However tempted toward skepticism one might be by reports of improvement in public education outcomes, there’s really no downside to the latest numbers in Georgia.
The state Department of Education on June 9 released this spring’s standardized test scores, and for the second year in a row those scores are up. In a couple of subject areas, they’re substantially up.
Two years ago, eighth-grade math scores did a nosedive; this year the passing rate was 74 percent, up 12 percentage points from the 2008 low.
Since implementation of the tougher Georgia Performance Standards in 2006 — the higher bar that caused so much trouble the first couple of years — some of the rates of improvement are too statistically significant to be dismissed as blips.
For instance, 80 percent of Georgia seventh-graders passed the science Criterion-Referenced Competency Tests, up 4 percentage points since last year and 17 points since 2008. Ninety percent of fifth-graders passed the reading tests, up nine points since the GPS. The pass rate for eighth-grade social studies — the subject whose hopelessly flawed curriculum-testing disconnect forced the department to scrap the test altogether in 2008 — was 70 percent. That’s not good enough, but it’s still up 11 percentage points over two years.
Maybe even more encouraging than the overall rise in test scores is one of the principal reasons for that improvement: The achievement gap between white and minority students has closed substantially. The percentage of black students passing third-grade math has risen to 80 percent, up an impressive 14 percentage points over the last two years, and the percentage of Hispanic students passing English language arts is up 16 percentage points over the last five years.

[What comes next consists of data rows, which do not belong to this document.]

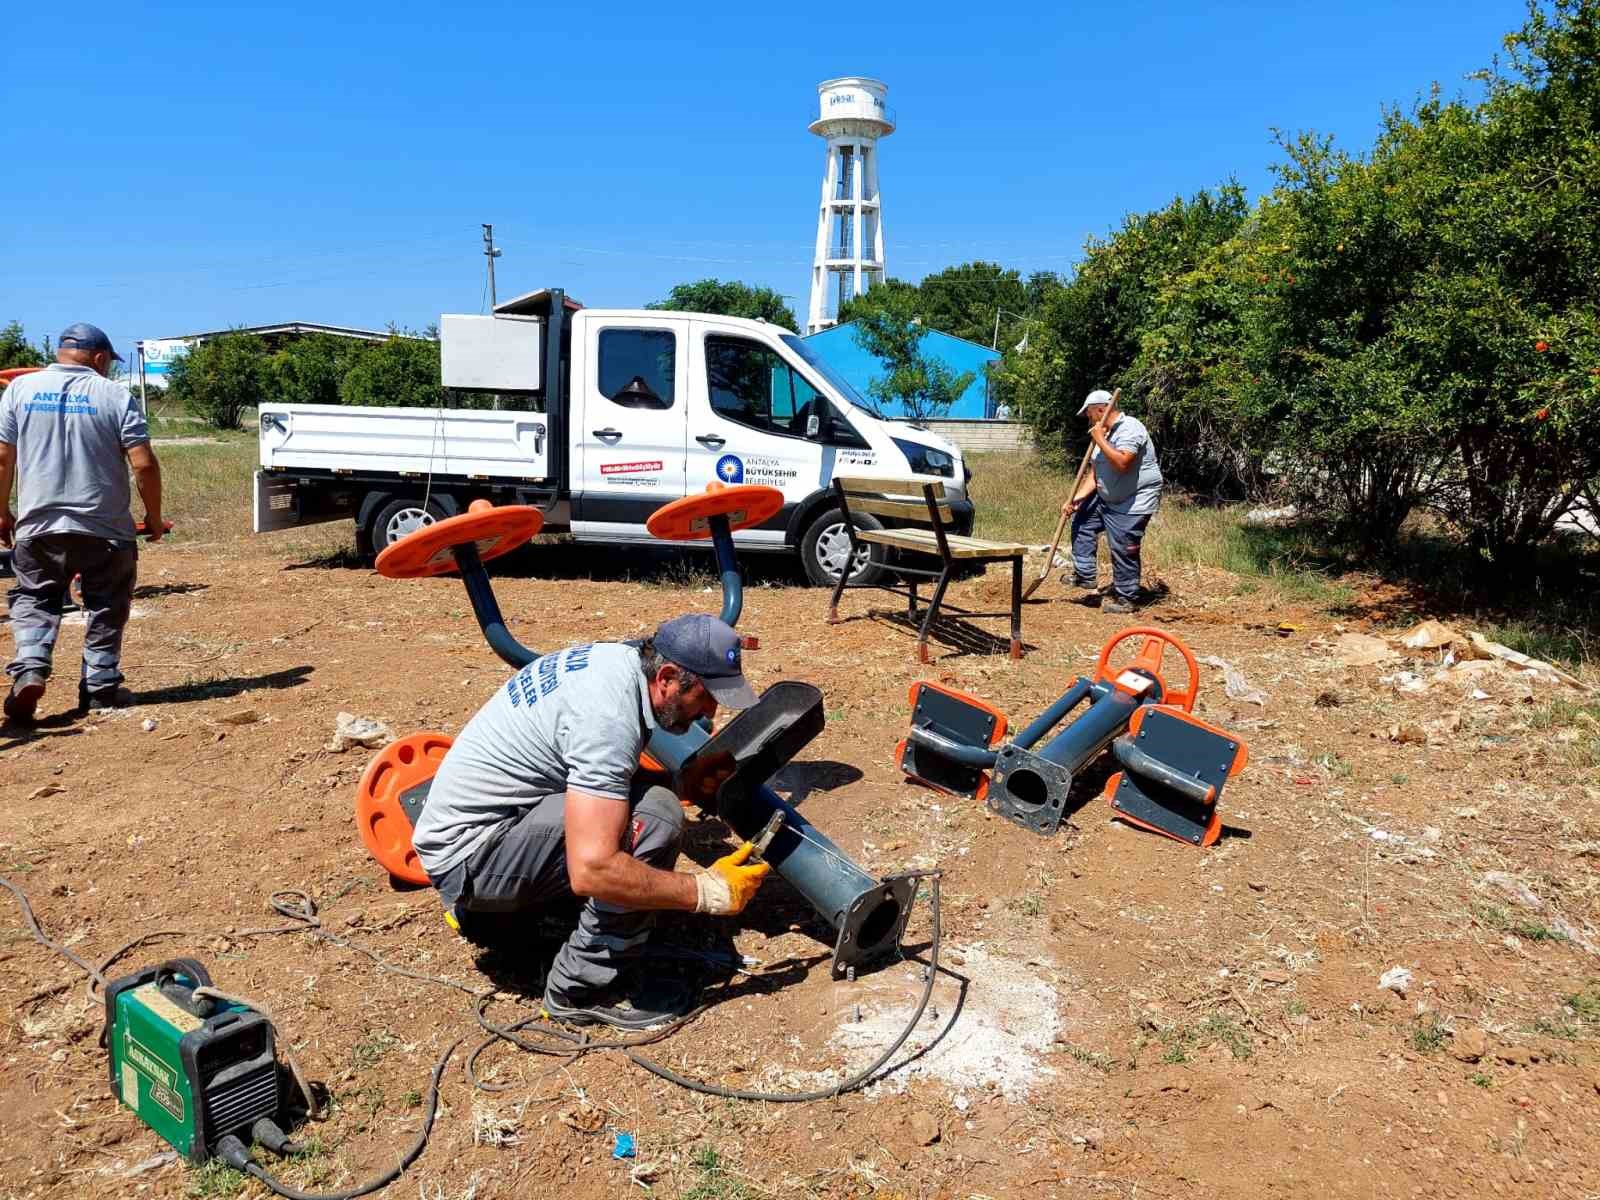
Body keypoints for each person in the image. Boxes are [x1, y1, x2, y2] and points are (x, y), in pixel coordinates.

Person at [412, 613, 771, 1030]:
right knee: (656, 818)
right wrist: (705, 892)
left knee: (649, 798)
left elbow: (599, 774)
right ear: (668, 677)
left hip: (477, 833)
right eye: (707, 695)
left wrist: (681, 781)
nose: (711, 712)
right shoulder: (607, 714)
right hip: (473, 859)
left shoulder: (619, 662)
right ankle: (580, 988)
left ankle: (498, 920)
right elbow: (593, 869)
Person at [2, 323, 163, 725]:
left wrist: (2, 511)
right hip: (104, 528)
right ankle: (99, 687)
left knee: (35, 598)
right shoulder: (114, 394)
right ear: (98, 358)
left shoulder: (18, 391)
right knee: (107, 603)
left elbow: (3, 458)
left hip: (39, 524)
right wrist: (153, 517)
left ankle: (31, 667)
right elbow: (142, 462)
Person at [1059, 389, 1162, 614]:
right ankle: (1085, 575)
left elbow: (1123, 462)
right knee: (1083, 520)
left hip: (1133, 499)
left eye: (1089, 413)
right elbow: (1097, 474)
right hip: (1107, 495)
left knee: (1123, 546)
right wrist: (1075, 499)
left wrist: (1098, 439)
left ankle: (1127, 598)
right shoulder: (1103, 432)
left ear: (1101, 410)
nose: (1088, 418)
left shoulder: (1130, 428)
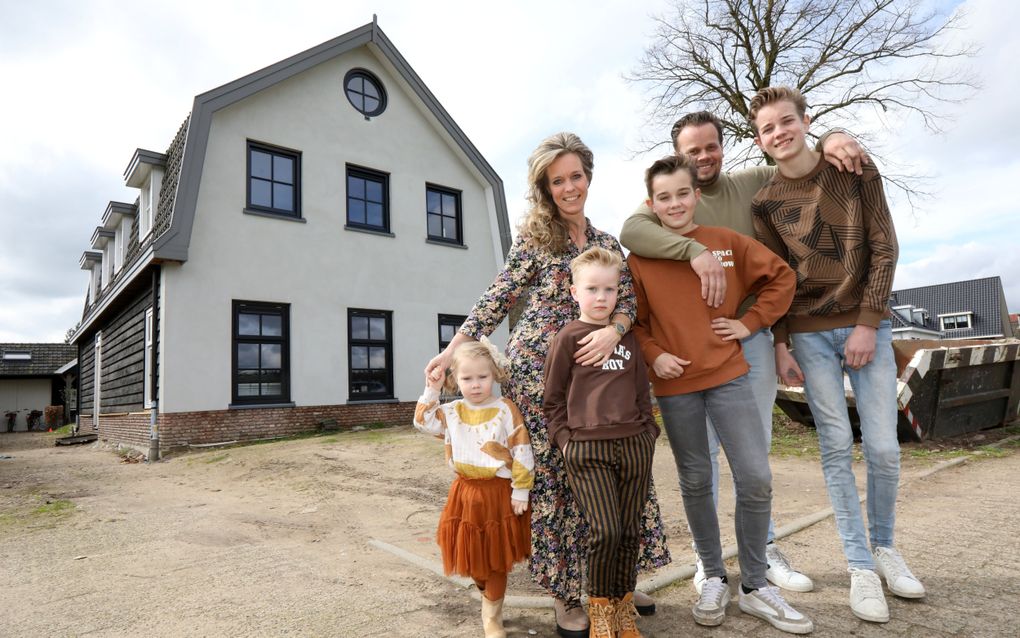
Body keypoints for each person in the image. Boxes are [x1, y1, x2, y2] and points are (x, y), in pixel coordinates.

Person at [425, 132, 670, 638]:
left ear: (589, 177)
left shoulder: (607, 244)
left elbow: (628, 303)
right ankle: (566, 594)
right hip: (542, 376)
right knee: (557, 480)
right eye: (557, 181)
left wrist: (614, 332)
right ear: (545, 187)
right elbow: (498, 296)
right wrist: (454, 348)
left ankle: (615, 585)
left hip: (604, 375)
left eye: (575, 176)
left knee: (618, 474)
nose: (569, 187)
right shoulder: (537, 238)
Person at [620, 111, 869, 594]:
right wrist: (691, 253)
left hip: (745, 343)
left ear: (723, 148)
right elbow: (632, 234)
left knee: (754, 458)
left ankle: (764, 551)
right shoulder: (658, 208)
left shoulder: (750, 182)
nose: (704, 156)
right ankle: (707, 561)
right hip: (684, 367)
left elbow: (798, 159)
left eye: (711, 146)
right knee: (701, 463)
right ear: (680, 158)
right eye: (693, 150)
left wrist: (834, 136)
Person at [748, 86, 925, 624]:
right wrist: (781, 344)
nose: (778, 133)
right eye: (766, 129)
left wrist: (868, 323)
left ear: (806, 121)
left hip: (864, 324)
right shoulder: (765, 203)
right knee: (832, 447)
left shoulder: (852, 169)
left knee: (883, 448)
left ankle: (886, 549)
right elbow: (777, 280)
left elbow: (884, 246)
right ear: (759, 141)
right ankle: (859, 568)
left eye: (786, 122)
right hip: (806, 332)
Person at [629, 153, 813, 634]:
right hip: (676, 387)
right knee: (695, 481)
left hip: (729, 376)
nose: (675, 204)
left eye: (683, 194)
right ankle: (711, 574)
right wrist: (653, 355)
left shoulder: (726, 243)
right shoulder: (641, 257)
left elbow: (782, 279)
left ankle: (755, 586)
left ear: (696, 196)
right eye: (664, 197)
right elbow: (637, 322)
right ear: (652, 204)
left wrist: (750, 322)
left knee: (755, 478)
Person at [543, 247, 659, 638]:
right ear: (574, 291)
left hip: (633, 446)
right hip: (586, 450)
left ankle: (623, 606)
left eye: (609, 290)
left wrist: (649, 435)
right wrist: (566, 442)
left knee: (629, 532)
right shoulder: (568, 338)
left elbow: (643, 393)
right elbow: (552, 400)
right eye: (592, 289)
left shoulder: (628, 342)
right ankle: (600, 609)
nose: (601, 298)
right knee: (605, 531)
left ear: (617, 292)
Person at [413, 339, 534, 638]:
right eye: (467, 378)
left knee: (495, 561)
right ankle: (484, 594)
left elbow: (521, 448)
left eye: (483, 377)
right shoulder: (452, 411)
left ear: (494, 375)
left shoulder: (505, 409)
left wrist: (521, 489)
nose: (476, 384)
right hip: (464, 494)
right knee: (473, 558)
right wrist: (433, 389)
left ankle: (492, 617)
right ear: (456, 380)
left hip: (498, 494)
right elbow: (423, 422)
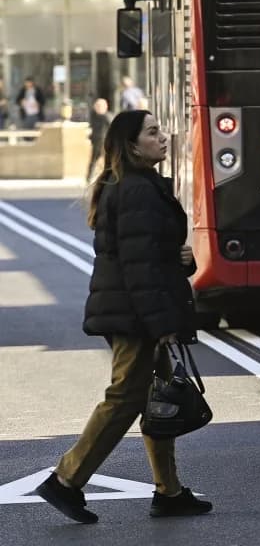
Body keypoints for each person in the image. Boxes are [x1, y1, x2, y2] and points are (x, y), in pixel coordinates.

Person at [35, 110, 212, 524]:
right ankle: (66, 479)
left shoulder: (137, 185)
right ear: (132, 146)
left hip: (136, 310)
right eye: (152, 132)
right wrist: (162, 324)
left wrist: (178, 259)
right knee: (126, 399)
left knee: (160, 398)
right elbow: (139, 269)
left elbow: (150, 255)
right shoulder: (135, 190)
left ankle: (169, 492)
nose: (163, 137)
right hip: (135, 316)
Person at [86, 98, 112, 180]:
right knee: (94, 160)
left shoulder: (107, 116)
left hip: (106, 141)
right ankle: (89, 177)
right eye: (97, 106)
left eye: (100, 106)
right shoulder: (93, 116)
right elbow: (92, 128)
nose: (98, 108)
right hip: (96, 142)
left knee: (109, 160)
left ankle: (110, 177)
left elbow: (113, 128)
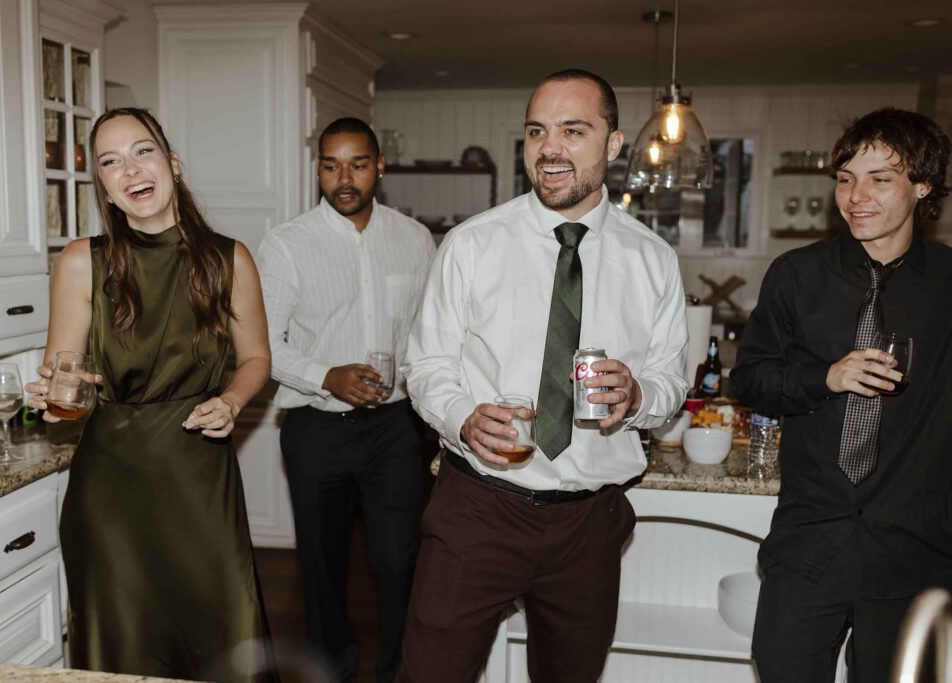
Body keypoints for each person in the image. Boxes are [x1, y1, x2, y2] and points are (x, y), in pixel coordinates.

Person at [398, 69, 689, 683]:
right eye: (537, 132)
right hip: (478, 509)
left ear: (613, 144)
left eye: (572, 130)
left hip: (589, 525)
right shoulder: (471, 245)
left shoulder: (653, 261)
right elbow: (426, 365)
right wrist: (461, 417)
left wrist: (638, 395)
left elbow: (670, 385)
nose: (549, 149)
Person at [25, 108, 277, 682]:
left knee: (223, 634)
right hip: (111, 490)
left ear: (172, 164)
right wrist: (55, 392)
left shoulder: (227, 258)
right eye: (111, 162)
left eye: (142, 151)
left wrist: (233, 401)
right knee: (124, 643)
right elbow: (67, 374)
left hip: (199, 482)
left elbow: (258, 358)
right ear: (106, 191)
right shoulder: (79, 263)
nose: (130, 170)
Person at [731, 107, 952, 682]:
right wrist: (823, 377)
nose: (856, 197)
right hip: (809, 545)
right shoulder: (796, 275)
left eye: (880, 179)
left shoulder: (950, 285)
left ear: (923, 186)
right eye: (846, 178)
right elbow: (750, 380)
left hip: (915, 551)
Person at [258, 117, 436, 682]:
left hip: (397, 429)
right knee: (321, 564)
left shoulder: (413, 238)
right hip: (317, 428)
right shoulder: (287, 244)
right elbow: (261, 344)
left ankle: (396, 669)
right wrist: (324, 375)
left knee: (398, 558)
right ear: (317, 168)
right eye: (331, 164)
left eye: (357, 163)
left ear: (379, 165)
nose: (344, 177)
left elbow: (428, 332)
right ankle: (332, 668)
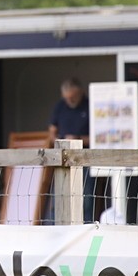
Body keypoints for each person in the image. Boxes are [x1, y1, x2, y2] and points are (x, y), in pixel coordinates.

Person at [47, 77, 96, 222]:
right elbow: (51, 131)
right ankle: (57, 226)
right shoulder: (60, 107)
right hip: (63, 157)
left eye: (73, 97)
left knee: (86, 198)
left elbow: (98, 137)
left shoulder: (90, 106)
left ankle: (85, 226)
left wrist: (77, 139)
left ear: (80, 92)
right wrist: (60, 141)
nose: (70, 101)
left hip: (85, 158)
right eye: (67, 98)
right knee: (59, 195)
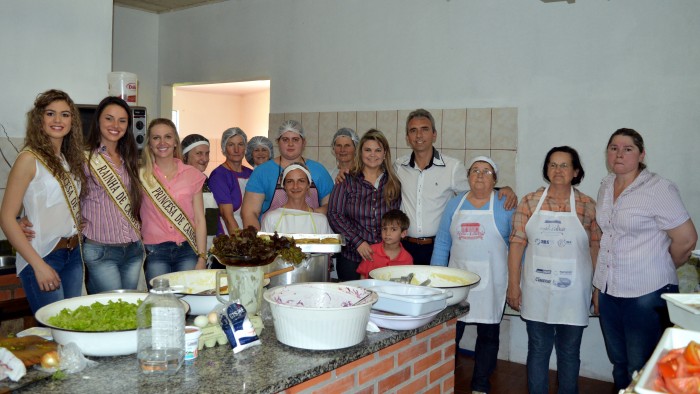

There are, as always, some red flags. One is a slight drop in English and math scores (despite overall high passing rates) among first- and second-graders, always a concern at that early stage in education where a child can fall behind and never catch up. ...
Georgia still has a long way to go in education achievement, as Superintendent Kathy Cox acknowledged. The state’s ranking is still far too low on the national roster. But significant progress is always welcome.